Wasson v Bond
2011 NY Slip Op 00464
Decided on January 27, 2011
Appellate Division, Third Department
Published by New York State Law Reporting Bureau pursuant to Judiciary Law § 431.
This opinion is uncorrected and subject to revision before publication in the Official Reports.
Wasson v Bond
Decided and Entered: January 27, 2011
[*1]WILLIAM E. WASSON et al., Respondents,
RUTH BOND, Appellant.
Calendar Date: December 15, 2010
Before: Spain, J.P., Rose, Lahtinen, Kavanagh and Garry, JJ.
Kernan & Kernan, P.C., Utica (Leighton R. Burns of
counsel), for appellant.
Cohen & Cohen, L.L.P., Utica (Daniel S. Cohen of
counsel), for respondents.
MEMORANDUM AND ORDER
Appeals (1) from an order of the Supreme Court (Burns, J.), entered November 19, 2009 in Otsego County, which, in an action pursuant to RPAPL article 15, granted plaintiffs' motion to preclude defendant from introducing certain deeds as evidence that defendant had acquired fee simple title to certain real property, and (2) from a judgment of said court, entered January 6, 2010 in Otsego County, upon a verdict rendered in favor of plaintiffs.
Plaintiffs commenced this action pursuant to RPAPL article 15 to compel a determination of their claim to a disputed parcel of real property located in the Town of Otsego, Otsego County. Defendant answered, asserting that she became the owner in fee of the disputed parcel by virtue of quit claim deeds from Southern New York Railway, Inc. and, prior thereto, she had acquired title by adverse possession. When plaintiffs moved for summary judgment, Supreme Court (Coccoma, J.) expressly found that defendant did not acquire a fee title to the disputed parcel, but denied the motion on the ground that there were material issues of fact as to whether defendant acquired title by adverse possession. Plaintiffs later moved in limine to preclude defendant from introducing the quitclaim deeds into evidence at trial, and Supreme Court (Burns, J.) granted the motion on the ground that the fee title issue had already been determined against defendant in the earlier order and it was the law of the case. Following a jury trial, a judgment in plaintiffs' favor was entered. [*2]
Defendant appeals,[FN1] contending that the earlier motion for summary judgment had been denied in all respects and, therefore, the subsequent motion in limine was improperly treated as a motion to reargue the earlier motion. We disagree. Supreme Court correctly construed the express language of the earlier decision and order, and relied on the doctrine of law of the case in concluding that the legal issue of the effect of the quitclaim deeds had already been resolved against defendant. Thus, the court properly limited defendant's proof to the sole issue of adverse possession (see CPLR 3212 [g]; see also Siewert v Loudonville Elementary School, 210 AD2d 568, 569 ). To the extent that defendant argues that the court improperly relied on the prior order in that it was made without the benefit of the affidavit of defendant's title examiner, we note that defendant was required to lay bare her proof in opposition to the earlier motion for summary judgment (see Johnson v Title N., Inc., 31 AD3d 1071, 1072 ; Nelson v Lundy, 298 AD2d 689, 690 ).

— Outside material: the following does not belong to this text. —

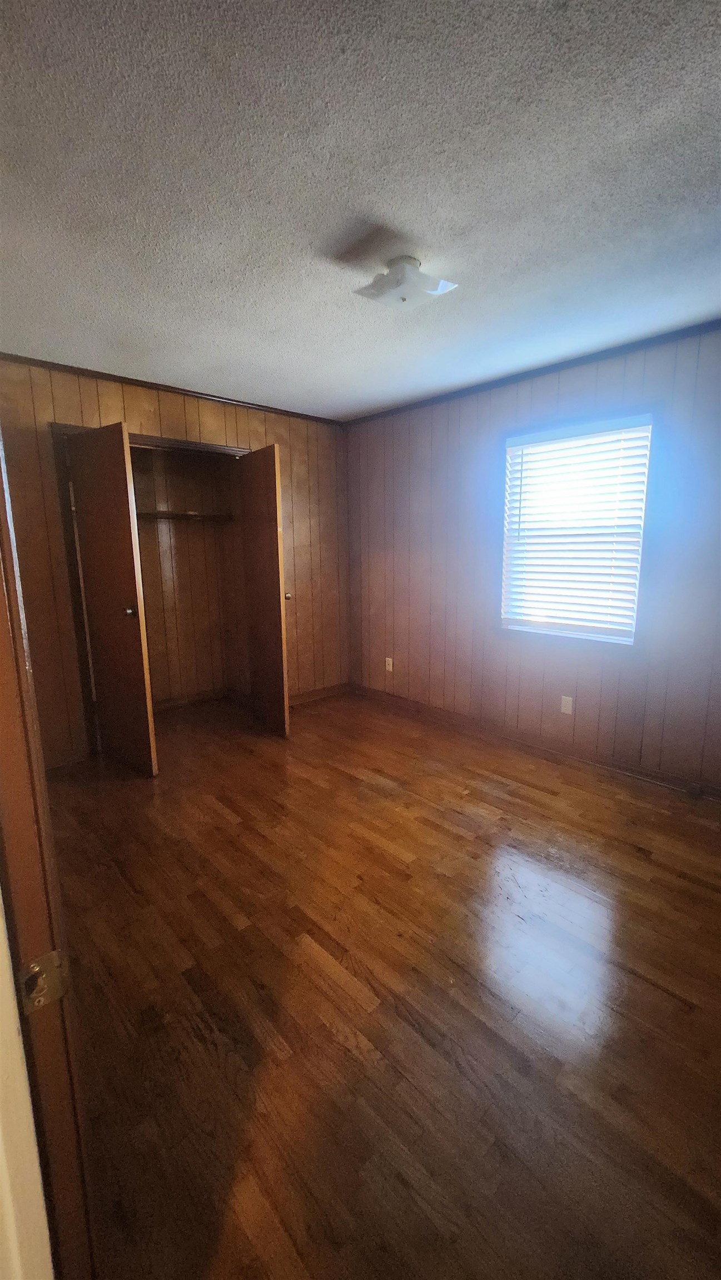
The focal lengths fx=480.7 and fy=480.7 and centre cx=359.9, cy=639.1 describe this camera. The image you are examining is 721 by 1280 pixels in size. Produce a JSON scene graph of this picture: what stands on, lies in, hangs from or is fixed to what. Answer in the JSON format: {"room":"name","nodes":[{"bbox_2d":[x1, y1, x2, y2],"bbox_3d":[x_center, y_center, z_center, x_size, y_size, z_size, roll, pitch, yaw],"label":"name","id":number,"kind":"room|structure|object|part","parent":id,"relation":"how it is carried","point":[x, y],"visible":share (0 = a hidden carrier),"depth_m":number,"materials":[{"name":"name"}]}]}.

Spain, J.P., Lahtinen, Kavanagh and Garry, JJ., concur.
ORDERED that the appeal from the order is dismissed.
ORDERED that the judgment is affirmed, with costs.
Footnote 1:Defendant's appeal from the nonfinal order must be dismissed as her right to appeal said order terminated upon entry of the final judgment (see Doherty v Schuyler Hills, Inc., 55 AD3d 1174, 1175 ). However, defendant's appeal from the final judgment brings this order up for review (see id.).